What would it take to encourage criminals to change their ways? There is, of course, no one answer to that question, but when it comes to crimes with economic motives—such as theft—a new study suggests that providing job training, money (or supplies) to get started in legitimate work, and employment opportunities could help curb repeat offenses.
The study, from Christopher Blattman of Columbia University and Jeannie Annan from the International Rescue Committee, assesses the effectiveness of a program designed to rehabilitate former mercenaries in Liberia. While much about Liberian mercenaries may be particular to that country, some of the economic conditions that push its people toward crime, including a lack of skills, job opportunities, and stable government structures, certainly exist around the world.
Blattman and Annan studied a demobilization, disarmament, and reintegration (DDR) program for former soldiers who, after the end of Liberia’s civil wars, turned to theft, plundering gold, diamonds, rubber, and timber. In addition to these illegal activities, the former soldiers were also easy recruits for other violent campaigns, including nearby wars or as participants in paid voter-intimidation groups.

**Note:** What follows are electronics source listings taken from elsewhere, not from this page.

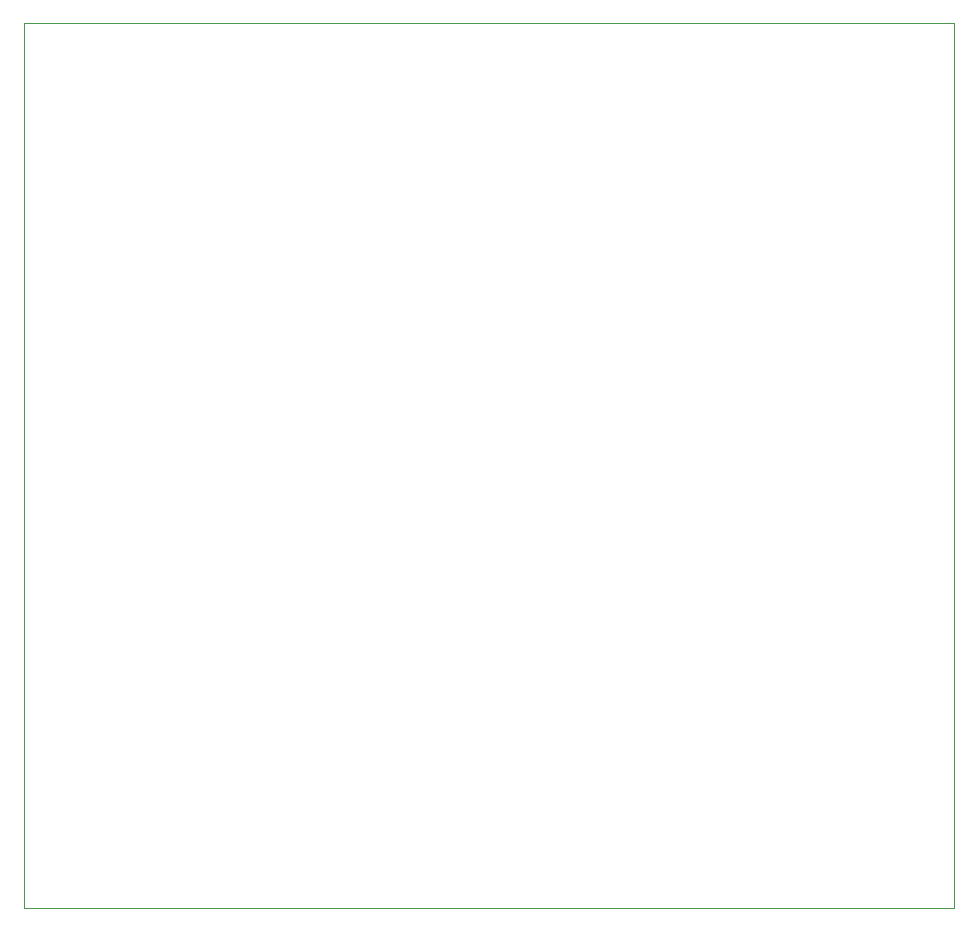
<source format=gbr>
%TF.GenerationSoftware,KiCad,Pcbnew,(5.1.7)-1*%
%TF.CreationDate,2021-04-06T19:20:52+02:00*%
%TF.ProjectId,central-panel,63656e74-7261-46c2-9d70-616e656c2e6b,rev?*%
%TF.SameCoordinates,Original*%
%TF.FileFunction,Profile,NP*%
%FSLAX46Y46*%
G04 Gerber Fmt 4.6, Leading zero omitted, Abs format (unit mm)*
G04 Created by KiCad (PCBNEW (5.1.7)-1) date 2021-04-06 19:20:52*
%MOMM*%
%LPD*%
G01*
G04 APERTURE LIST*
%TA.AperFunction,Profile*%
%ADD10C,0.050000*%
%TD*%
G04 APERTURE END LIST*
D10*
X59205000Y-146070000D02*
X59205000Y-71140000D01*
X137945000Y-146070000D02*
X59205000Y-146070000D01*
X137945000Y-71140000D02*
X137945000Y-146070000D01*
X59205000Y-71140000D02*
X137945000Y-71140000D01*
M02*

</source>
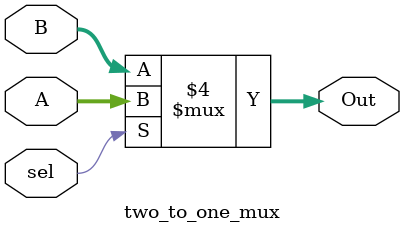
<source format=sv>
module two_to_one_mux (
	input logic [3:0] A,
	input logic [3:0] B,
	input logic sel,
	output logic [3:0] Out);
	
	always_comb
	
	begin
		if(sel == 0)		// if select is 0 choose B otherwise choose A
			 Out[3:0] = B[3:0];
			
			
		else
			 Out[3:0] = A[3:0];
			
	end

endmodule 
</source>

In an attempt to curb these behaviors, a nonprofit called Action on Armed Violence offered some of these men entrance to the DDR program, which would teach them agricultural skills, provide them with counseling and literacy classes, and give them $125 worth of supplies for agricultural work, such as farming or tending livestock. After 14 months, the researchers were able to survey more than 90 percent of the study’s 1,123 participants (half of whom attended training and classes, and received economic incentives as a part of DDR) and found that of those who went through the program—even the men most at risk for illegal activity and mercenary work—remained interested in their new jobs. Overall, participants’ involvement in criminal activity was reduced by about 20 percent, though none had completely abandoned their criminal activities by the end of the study.
After taking on some agricultural work, the men made marginally more than those who didn’t participate in the program. But a wage boost of as little as 40 cents a day was enough to entice the former soldiers to shift more time toward their new occupation and away from violence or other criminal activities. And the assurance that more earnings would arrive in the future was particularly effective in combatting illegal activity.
During the course of the program, the $125 worth of supplies was delayed for about one-third of the participants, and they were told that, instead, they would later be sent cash to help them with their businesses. These men then had to choose whether they would stay put and collect their promised payment, or leave to participate in illegal mining or violent activity elsewhere. Many chose to stay, which researchers say accounts for a significant part of the reduction in illegal and violent activity in the overall study.
As powerful as economic incentives may be, they aren’t enough on their own. Despite attempts to change the men’s socialization, political philosophies, and views on violence through counseling and other methods, the researchers say that the men involved in the program largely retained contact with their old mercenary and criminal networks. When another war sprung up in nearby Côte d’Ivoire over the course of the study, program participants were 25 percent less likely to report engaging in mercenary-recruitment activity.
Even though former criminals in more-developed economies may not be at risk of becoming soldiers for hire, Blattman and Annan’s study suggests that individuals who might engage in criminal and violent behavior again, such as gang members and thieves, may be more willing than was once thought to turn down those opportunities in exchange for a marginal economic benefit and stable, legal employment.